Fewer unpaid internships to be offered

ByABC News
March 7, 2012, 9:54 PM

— -- As summer intern season draws near, many employers are doing away with unpaid internships or converting them to paid programs amid lawsuits that claim interns should have been compensated for their work, labor lawyers say.

"They're saying, 'We're not going to run the risk,' " says Al Robinson, a Washington, D.C., lawyer and former acting administrator of the Labor Department's wage and hour unit.

Unpaid internships are legal only if they meet stringent Labor criteria. For example, programs must provide training and benefit interns, not employers. Some firms are modifying programs by rotating interns among several departments, says lawyer Brian Dixon of Littler Mendelson.

During and after the recession, unpaid internships spread as employers faced tight budgets, says Ross Perlin, author of 2011's Intern Nation: How to Earn Nothing and Learn Little in the Brave New Economy. And laid-off workers were eager to fill gaps on their résumés. But the set-ups encourage employers to replace low-level employees with unpaid students, says Ross Eisenbrey of the Economic Policy Institute.

There are about 1.5 million internships in the U.S. each year, nearly half unpaid, Perlin says. In 2010, Labor outlined criteria they must meet. That led many employers to re-evaluate their internships. Such reviews have intensified with the filing of two class-action lawsuits, Robinson says.

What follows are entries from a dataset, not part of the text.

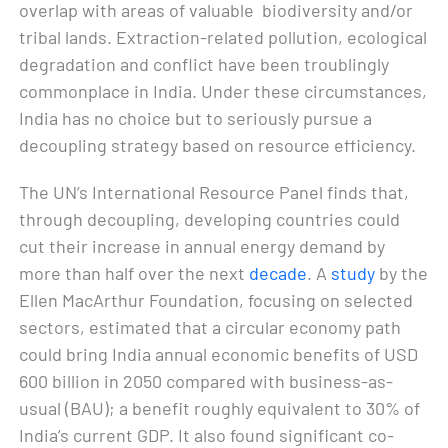
overlap with areas of valuable biodiversity and/or
tribal lands. Extraction-related pollution, ecological
degradation and conflict have been troublingly
commonplace in India. Under these circumstances,
India has no choice but to seriously pursue a
decoupling strategy based on resource efficiency.
The UN’s International Resource Panel finds that,
through decoupling, developing countries could
cut their increase in annual energy demand by
more than half over the next
decade
. A
study
by the
Ellen MacArthur Foundation, focusing on selected
sectors, estimated that a circular economy path
could bring India annual economic benefits of USD
600 billion in 2050 compared with business-as-
usual (BAU); a benefit roughly equivalent to 30% of
India’s current GDP. It also found significant co-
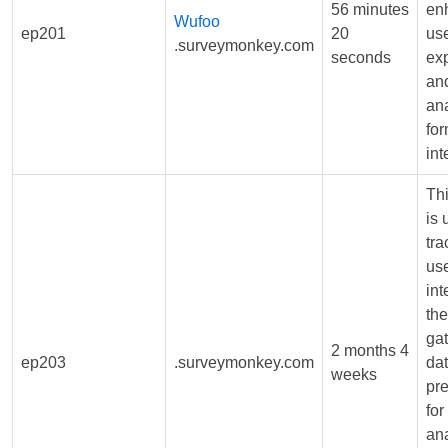
56 minutes
en
Wufoo
ep201
20
us
.surveymonkey.com
seconds
ex
and
ana
fo
int
Th
is 
tr
us
int
the
ga
2 months 4
ep203
.surveymonkey.com
dat
weeks
pr
for
ana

Last month, Xuedan Wang, an unpaid intern at Harper's Bazaar in 2011, sued parent Hearst, saying she shuttled fashion samples between the magazine and vendors, among other menial tasks. "This is the kind of work that's done by a (paid) fashion assistant," Wang, 28, said in an interview.

Hearst says its programs "are designed to enhance the educational experience of students," who get academic credit.

In a lawsuit against Fox Searchlight Pictures last September, two interns on the film Black Swan said they tracked purchase orders, petty cash and other paperwork. Fox spokesman Russell Nelson says the plaintiffs interned for the film's production company, not Fox.

Lawyer Elizabeth Wagoner of Outten & Golden, which filed the two lawsuits, says such internships favor those who can afford to work for free.

But Michael Aitken of the Society for Human Resource Management says an overreaction by employers could doom legitimate internships. "That's a lost opportunity for students," he says.